The majority of Russian thinkers in the second half of the nineteenth century shared Tolstoy’s Chiliastic dreams. However, many of them were disappointed in the kind of secular humanism we find in Schiller and Tolstoy. Hence various symbolist and post-symbolist attempts to replace aesthetic education or Bildung with various mystical and spiritualistic doctrines. Vladimir Marchenkov’s essay reexamines Nikolai Berdyaev’s doctrine of theurgy put forth in his 1916 book The Meaning of Creative Act. As Marchenkov points out, this doctrine remains relevant for contemporary philosophy of art insofar as it highlights the problem of the ludic nature of art, which Schiller had analyzed in his Letters on Aesthetic Education of Mankind. Taking a cue from Schiller, Marchenkov argues that the ludic ontology constructed by art, is quite distinct from the non-ludic ontology. The true lesson of the ludic aesthetic experience is to recognize reality for what it is and to keep it distinct from the frank illusions of art. A thinker reared in the mystical atmosphere of the Russian Silver Age, Berdyaev refused to believe that the enlargement of human mind through play constitutes the ultimate end of art. His doctrine of theurgy signaled a decisive parting of the ways between Berdyaev (and other religious philosophers of his generation) and their Marxist contemporaries, many of whom subscribed to the Schillerian view of art.

A yearning for a new religion that could restore a sense of purpose to individual lives and community was shared by many artists and thinkers on the eve of the 1917 Revolution. However, there was a world of difference between Tolstoy’s humanistic call for an anti-dogmatic Christianity on the one hand and the religious revival advocated by thinkers like Berdyaev. We can get a sense of the breadth and diversity of the Russian literary public sphere at this historical juncture when we turn to Dagmar Mironowa’s essay which compares Tolstoy’s and Gorky’s visions of historical and cultural progress as expressed in their fiction and non-fiction. Despite differences in age, social background and education, the two authors are remarkably close when it comes to their vision of human being’s place in nature and history.

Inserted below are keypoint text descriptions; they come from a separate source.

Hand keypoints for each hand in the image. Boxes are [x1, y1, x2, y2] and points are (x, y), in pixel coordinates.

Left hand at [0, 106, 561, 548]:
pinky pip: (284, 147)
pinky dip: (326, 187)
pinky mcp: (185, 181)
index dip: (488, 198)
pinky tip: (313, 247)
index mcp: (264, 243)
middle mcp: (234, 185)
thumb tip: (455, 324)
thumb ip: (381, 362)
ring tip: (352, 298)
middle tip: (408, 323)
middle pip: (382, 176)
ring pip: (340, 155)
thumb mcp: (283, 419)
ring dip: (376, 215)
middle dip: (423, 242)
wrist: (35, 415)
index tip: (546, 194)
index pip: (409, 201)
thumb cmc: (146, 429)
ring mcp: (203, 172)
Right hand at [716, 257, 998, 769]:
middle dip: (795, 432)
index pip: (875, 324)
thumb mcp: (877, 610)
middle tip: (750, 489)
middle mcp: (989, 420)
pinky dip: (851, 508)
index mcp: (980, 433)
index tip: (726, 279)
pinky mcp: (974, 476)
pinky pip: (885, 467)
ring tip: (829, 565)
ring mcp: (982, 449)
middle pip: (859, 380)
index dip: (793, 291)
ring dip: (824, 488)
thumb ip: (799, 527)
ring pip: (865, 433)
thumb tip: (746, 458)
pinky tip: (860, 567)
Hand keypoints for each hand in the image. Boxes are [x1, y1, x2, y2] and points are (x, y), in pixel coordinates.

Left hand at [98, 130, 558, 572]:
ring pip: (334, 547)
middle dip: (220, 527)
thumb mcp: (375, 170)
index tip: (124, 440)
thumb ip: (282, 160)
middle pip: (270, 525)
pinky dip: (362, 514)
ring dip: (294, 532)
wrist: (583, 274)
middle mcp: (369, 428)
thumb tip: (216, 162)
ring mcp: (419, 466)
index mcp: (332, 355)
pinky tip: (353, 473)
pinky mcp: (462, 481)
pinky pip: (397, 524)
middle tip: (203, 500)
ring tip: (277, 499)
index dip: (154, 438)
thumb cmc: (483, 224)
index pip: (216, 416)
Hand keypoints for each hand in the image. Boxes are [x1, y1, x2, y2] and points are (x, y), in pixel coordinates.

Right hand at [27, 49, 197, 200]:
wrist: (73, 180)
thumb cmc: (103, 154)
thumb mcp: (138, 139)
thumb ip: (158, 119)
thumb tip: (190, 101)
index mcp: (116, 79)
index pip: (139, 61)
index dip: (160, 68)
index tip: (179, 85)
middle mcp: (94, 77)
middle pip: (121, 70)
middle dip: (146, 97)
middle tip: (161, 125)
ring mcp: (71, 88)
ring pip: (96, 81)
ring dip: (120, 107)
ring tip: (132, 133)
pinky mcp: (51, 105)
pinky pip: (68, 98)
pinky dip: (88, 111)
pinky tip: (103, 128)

Indeed, Gorky’s Nietzsche-inspired God-building is a not-so-distant relation of the Romantic humanism which had inspired Herzen, Tolstoy, and a number of other Russian intellectuals from the aristocratic and middle class backgrounds earlier in the century.

The continuity between this earlier phase dominated by the Westernized gentry and middle-class intelligentsia and the later phase marked by the emergence of genuinely popular authors from the working class provides evidence of remarkable cultural advance in a society whose level of literacy grew dramatically since the 1860s. Whether this cultural evolution could have gradually transformed Russia into a bourgeois democracy on par with West European countries had the Bolsheviks not intervened in 1917 remains an unanswered and perhaps unanswerable question. While alternative scenarios are thinkable, the one that played itself out was more complex than any single narrative or literary genre can encompass. The collapse of the Romanov Empire led to a veritable cultural explosion, which destroyed the old values and set off a painful process of building a new society and a new culture. While some talented thinkers and authors survived the crucible of the revolution and even thrived in this turmoil, many others were pushed into exile or fell victim to wars, Stalinist terror, and ideological brainwashing. The history of the Soviet cultural experiment propelled by the 1917 Revolution remains one of the hottest topics in contemporary historiography. Indeed, a better understanding of both the phenomenon of the revolution itself and its far-reaching consequences and long-lasting effects is the most urgent task for all scholars of Russian culture, because without such an understanding we cannot find our bearings in the complex and rapidly changing contemporary sociopolitical and cultural environment. While the essays assembled in this special issue cannot claim to provide a comprehensive analysis or even a comprehensive survey of relevant thinkers and topics, we hope that they offer interesting perspectives and will provoke further discussion.